------ Data to use

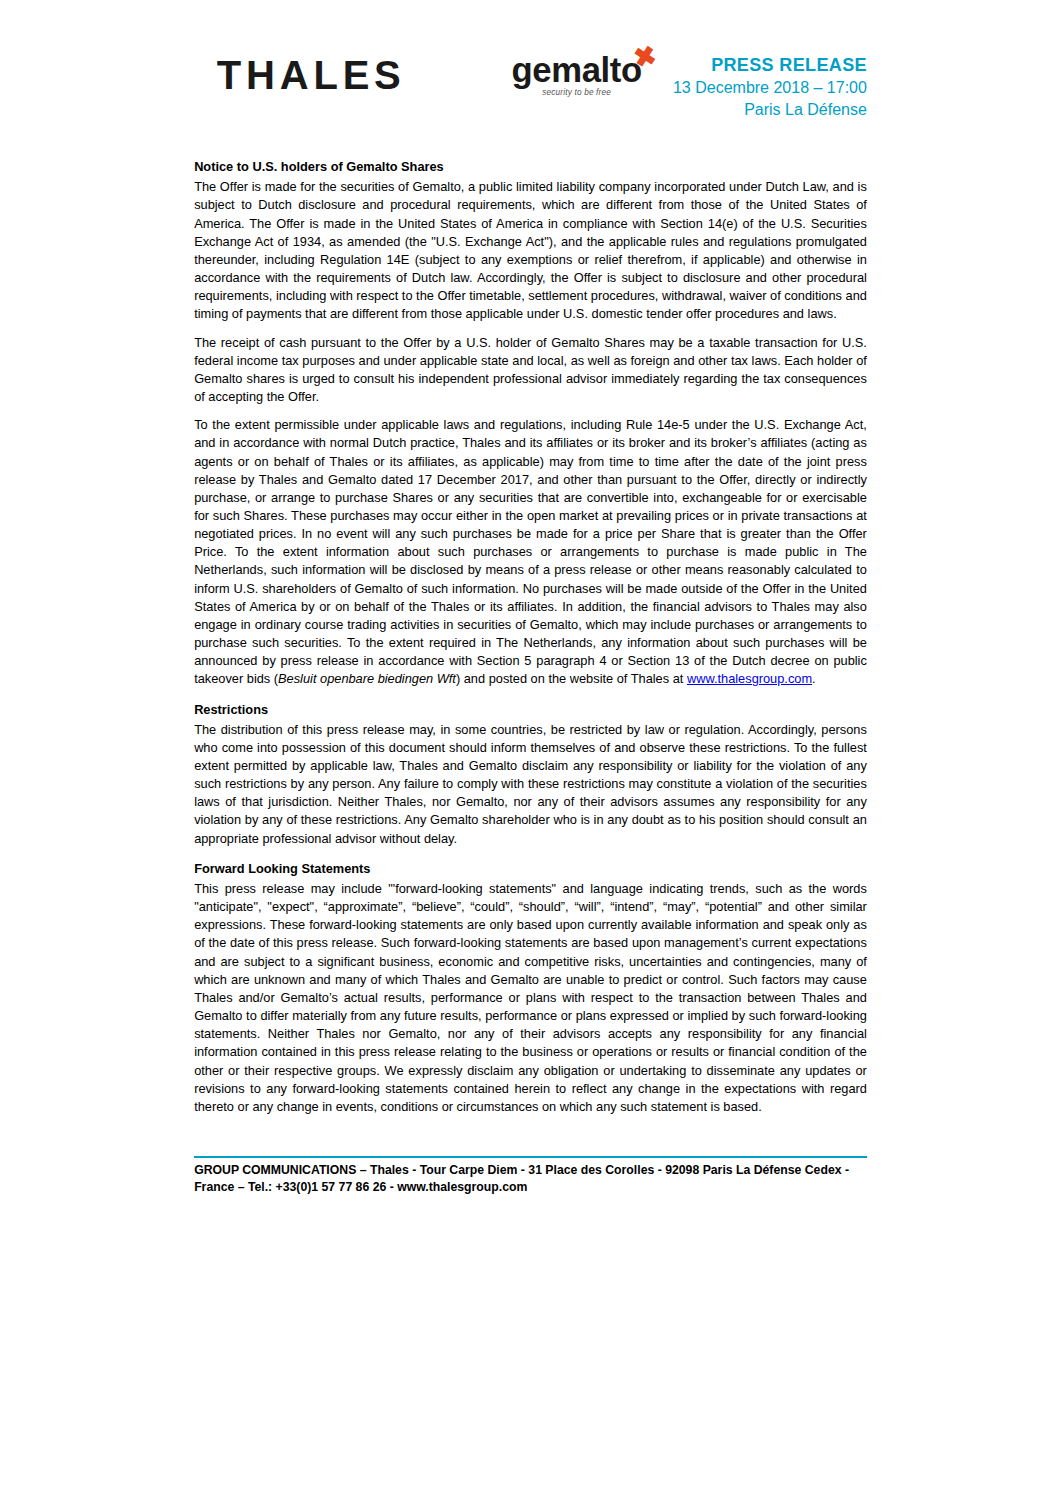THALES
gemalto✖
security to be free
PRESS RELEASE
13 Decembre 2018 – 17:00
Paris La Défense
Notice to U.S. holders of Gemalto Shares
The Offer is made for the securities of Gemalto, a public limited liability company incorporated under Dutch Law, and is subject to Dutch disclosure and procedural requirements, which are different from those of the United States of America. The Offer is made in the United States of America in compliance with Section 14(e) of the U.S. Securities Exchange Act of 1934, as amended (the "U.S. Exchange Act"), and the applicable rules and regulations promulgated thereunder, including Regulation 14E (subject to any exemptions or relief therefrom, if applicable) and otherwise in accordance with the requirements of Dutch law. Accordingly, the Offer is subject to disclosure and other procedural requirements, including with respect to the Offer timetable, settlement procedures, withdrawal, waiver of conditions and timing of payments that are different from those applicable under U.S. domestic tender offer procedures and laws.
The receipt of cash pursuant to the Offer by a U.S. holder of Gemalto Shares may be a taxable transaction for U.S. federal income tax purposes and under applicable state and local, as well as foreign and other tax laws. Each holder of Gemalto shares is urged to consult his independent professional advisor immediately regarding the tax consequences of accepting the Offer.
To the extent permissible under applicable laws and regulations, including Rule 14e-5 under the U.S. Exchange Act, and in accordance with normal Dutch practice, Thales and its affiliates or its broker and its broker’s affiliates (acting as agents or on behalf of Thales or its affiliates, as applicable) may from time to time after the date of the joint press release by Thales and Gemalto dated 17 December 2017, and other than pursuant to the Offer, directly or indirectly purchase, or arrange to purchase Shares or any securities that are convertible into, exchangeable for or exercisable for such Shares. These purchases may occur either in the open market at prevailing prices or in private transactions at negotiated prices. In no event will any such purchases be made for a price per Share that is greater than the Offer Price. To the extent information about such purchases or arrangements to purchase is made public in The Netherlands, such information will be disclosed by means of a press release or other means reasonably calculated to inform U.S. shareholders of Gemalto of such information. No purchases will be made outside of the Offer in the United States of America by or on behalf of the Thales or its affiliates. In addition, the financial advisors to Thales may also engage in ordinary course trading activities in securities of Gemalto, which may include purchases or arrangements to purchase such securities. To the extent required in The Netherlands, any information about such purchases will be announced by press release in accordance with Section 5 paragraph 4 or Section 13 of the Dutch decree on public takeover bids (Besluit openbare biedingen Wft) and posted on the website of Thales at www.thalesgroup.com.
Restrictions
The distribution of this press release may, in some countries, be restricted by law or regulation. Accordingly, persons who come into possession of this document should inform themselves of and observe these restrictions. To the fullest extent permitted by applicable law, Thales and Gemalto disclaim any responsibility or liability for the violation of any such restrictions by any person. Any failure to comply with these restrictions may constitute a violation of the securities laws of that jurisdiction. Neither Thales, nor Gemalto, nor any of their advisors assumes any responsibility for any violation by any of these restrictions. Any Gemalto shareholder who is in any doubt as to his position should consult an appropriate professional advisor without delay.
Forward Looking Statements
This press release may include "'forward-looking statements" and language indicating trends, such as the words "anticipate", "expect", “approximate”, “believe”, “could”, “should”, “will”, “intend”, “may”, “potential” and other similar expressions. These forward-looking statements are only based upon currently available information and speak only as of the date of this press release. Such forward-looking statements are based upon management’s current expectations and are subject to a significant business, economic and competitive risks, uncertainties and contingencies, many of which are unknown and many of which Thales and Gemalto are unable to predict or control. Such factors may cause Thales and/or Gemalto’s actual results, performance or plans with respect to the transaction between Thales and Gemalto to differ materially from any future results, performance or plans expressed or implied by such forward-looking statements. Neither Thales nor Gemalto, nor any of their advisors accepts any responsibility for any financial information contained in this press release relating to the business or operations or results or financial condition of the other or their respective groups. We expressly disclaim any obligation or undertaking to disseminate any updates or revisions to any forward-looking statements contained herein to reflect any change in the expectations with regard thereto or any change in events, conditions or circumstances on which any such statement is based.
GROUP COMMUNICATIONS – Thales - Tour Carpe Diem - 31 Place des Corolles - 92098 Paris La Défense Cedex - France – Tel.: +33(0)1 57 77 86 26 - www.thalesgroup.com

------------

Repeat the records exactly, without the pictures.

Response to the exercise -
THALES
gemalto✖
security to be free
PRESS RELEASE
13 Decembre 2018 – 17:00
Paris La Défense
Notice to U.S. holders of Gemalto Shares
The Offer is made for the securities of Gemalto, a public limited liability company incorporated under Dutch Law, and is subject to Dutch disclosure and procedural requirements, which are different from those of the United States of America. The Offer is made in the United States of America in compliance with Section 14(e) of the U.S. Securities Exchange Act of 1934, as amended (the "U.S. Exchange Act"), and the applicable rules and regulations promulgated thereunder, including Regulation 14E (subject to any exemptions or relief therefrom, if applicable) and otherwise in accordance with the requirements of Dutch law. Accordingly, the Offer is subject to disclosure and other procedural requirements, including with respect to the Offer timetable, settlement procedures, withdrawal, waiver of conditions and timing of payments that are different from those applicable under U.S. domestic tender offer procedures and laws.
The receipt of cash pursuant to the Offer by a U.S. holder of Gemalto Shares may be a taxable transaction for U.S. federal income tax purposes and under applicable state and local, as well as foreign and other tax laws. Each holder of Gemalto shares is urged to consult his independent professional advisor immediately regarding the tax consequences of accepting the Offer.
To the extent permissible under applicable laws and regulations, including Rule 14e-5 under the U.S. Exchange Act, and in accordance with normal Dutch practice, Thales and its affiliates or its broker and its broker’s affiliates (acting as agents or on behalf of Thales or its affiliates, as applicable) may from time to time after the date of the joint press release by Thales and Gemalto dated 17 December 2017, and other than pursuant to the Offer, directly or indirectly purchase, or arrange to purchase Shares or any securities that are convertible into, exchangeable for or exercisable for such Shares. These purchases may occur either in the open market at prevailing prices or in private transactions at negotiated prices. In no event will any such purchases be made for a price per Share that is greater than the Offer Price. To the extent information about such purchases or arrangements to purchase is made public in The Netherlands, such information will be disclosed by means of a press release or other means reasonably calculated to inform U.S. shareholders of Gemalto of such information. No purchases will be made outside of the Offer in the United States of America by or on behalf of the Thales or its affiliates. In addition, the financial advisors to Thales may also engage in ordinary course trading activities in securities of Gemalto, which may include purchases or arrangements to purchase such securities. To the extent required in The Netherlands, any information about such purchases will be announced by press release in accordance with Section 5 paragraph 4 or Section 13 of the Dutch decree on public takeover bids (Besluit openbare biedingen Wft) and posted on the website of Thales at www.thalesgroup.com.
Restrictions
The distribution of this press release may, in some countries, be restricted by law or regulation. Accordingly, persons who come into possession of this document should inform themselves of and observe these restrictions. To the fullest extent permitted by applicable law, Thales and Gemalto disclaim any responsibility or liability for the violation of any such restrictions by any person. Any failure to comply with these restrictions may constitute a violation of the securities laws of that jurisdiction. Neither Thales, nor Gemalto, nor any of their advisors assumes any responsibility for any violation by any of these restrictions. Any Gemalto shareholder who is in any doubt as to his position should consult an appropriate professional advisor without delay.
Forward Looking Statements
This press release may include "'forward-looking statements" and language indicating trends, such as the words "anticipate", "expect", “approximate”, “believe”, “could”, “should”, “will”, “intend”, “may”, “potential” and other similar expressions. These forward-looking statements are only based upon currently available information and speak only as of the date of this press release. Such forward-looking statements are based upon management’s current expectations and are subject to a significant business, economic and competitive risks, uncertainties and contingencies, many of which are unknown and many of which Thales and Gemalto are unable to predict or control. Such factors may cause Thales and/or Gemalto’s actual results, performance or plans with respect to the transaction between Thales and Gemalto to differ materially from any future results, performance or plans expressed or implied by such forward-looking statements. Neither Thales nor Gemalto, nor any of their advisors accepts any responsibility for any financial information contained in this press release relating to the business or operations or results or financial condition of the other or their respective groups. We expressly disclaim any obligation or undertaking to disseminate any updates or revisions to any forward-looking statements contained herein to reflect any change in the expectations with regard thereto or any change in events, conditions or circumstances on which any such statement is based.
GROUP COMMUNICATIONS – Thales - Tour Carpe Diem - 31 Place des Corolles - 92098 Paris La Défense Cedex - France – Tel.: +33(0)1 57 77 86 26 - www.thalesgroup.com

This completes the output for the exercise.